The creator of the macro was an adept Lisp programmer. He understood how macros worked, how to use backquote to define them, and so on.
The Problem
A demo of a fairly mature program crashed. Nothing major had been added to it, but a programmer had finished cleaning up its code. After a fair amount of bug hunting, the programmer found the change that broke the code. In essence, he had replaced
(defmacro my-wait-for (n) `(wait-for ,n))
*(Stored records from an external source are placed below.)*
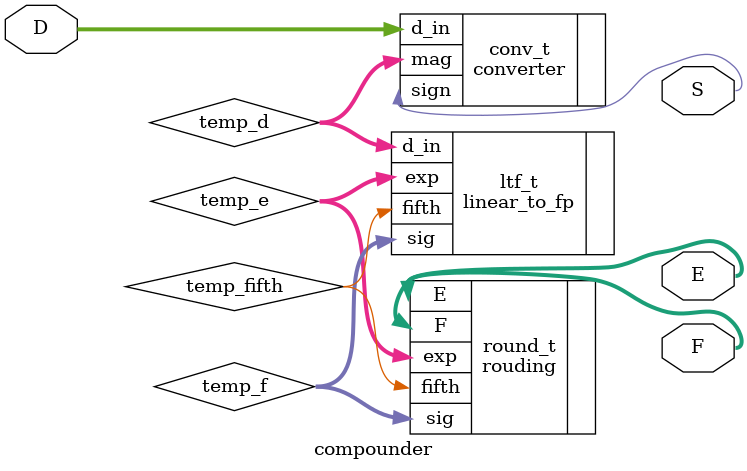
<source format=v>
`timescale 1ns / 1ps
module compounder( D, S, E, F
    );
input wire [11:0] D;
output wire S;
output wire [2:0] E;
output wire [3:0] F;

wire [11:0] temp_d;
wire [2:0] temp_e;
wire [3:0] temp_f;
wire temp_fifth;

converter conv_t(
	.d_in(D),
	.sign(S),
	.mag(temp_d)
);

linear_to_fp ltf_t(
	.d_in(temp_d),
	.exp(temp_e),
	.sig(temp_f),
	.fifth(temp_fifth)
);

rouding round_t(
	.exp(temp_e),
	.sig(temp_f),
	.fifth(temp_fifth),
	.E(E),
	.F(F)
);

endmodule

</source>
with the seemingly more direct
(defun my-wait-for (n) (wait-for n))
But, with the new version, (my-wait-for 12)
never
waited! Why not?
The Cause of the Problem
The problem lay not with my-wait-for
, but the macro
it called, wait-for
. There were three ways to use
it:
(wait-for 12)
- waits for 12 seconds
- (
wait-for #'foo)
- calls
(foo)
until it returns a non-NIL value (wait-for (baz x y))
- evaluates
(baz x y)
until it returns a non-NIL value
The macro version of my-wait-for
expanded
(my-wait-for 12)
into (wait-for 12)
,
which fits the first calling format.
The function version of my-wait-for
, on
the other hand, calls (wait-for n)
, with
n
= 12. This fits the third calling format,
and is interpreted as "wait until the expression n
is non-NIL." Since n
is already non-NIL, no waiting
occurs.
The Cause of the Cause of the Problem
(wait-for 12)
looks like a function call. It looks
like it evaluates its argument. But it is doesn't. It looks at
the argument form to decide what to do.
wait-for
is a macro because its designer violated
the principle "one function to a function." He tried to do three
waiting tasks with one interface.
Unfortunately, the first task, "wait for number seconds," shares a common calling format with the third task, "wait for expression to be non-NIL." The rule "do the first task only if the number is explicitly given" is not intuitive, easy to forget, and a pain to live with. For example, it makes it impossible to say
(wait-for *default-wait-period*)
The Fix
The fix is not to write a comment that says "use only literal numbers for wait times." Where would the comment go? If we put it on the definition, it won't be seen by someone modifying a call to wait-for. And it's pretty unlikely that programmers using wait-for will remember to put a comment on every call to wait-for that says "don't replace this number with a variable!"
Nor is it to change
wait-for
to evaluate its argument and, if the result
is a number, do the first task, otherwise do the third. First, this rule counts
on programmers knowing and
remembering that, in wait-for, unlike elsewhere in Lisp, a number is
not treated like other non-NIL values.
Second, exactly what is the rule? If exp in (wait-for exp)
returns nil the first few times, and then returns 3, is that
a signal to stop waiting or a signal to wait three more seconds?
The appropriate fix is to have two waiting forms, e.g., (wait-for
number)
, which is a function, and
(wait-until expression)
, which is a macro.
Each waiting form can then have simple unsurprising semantics.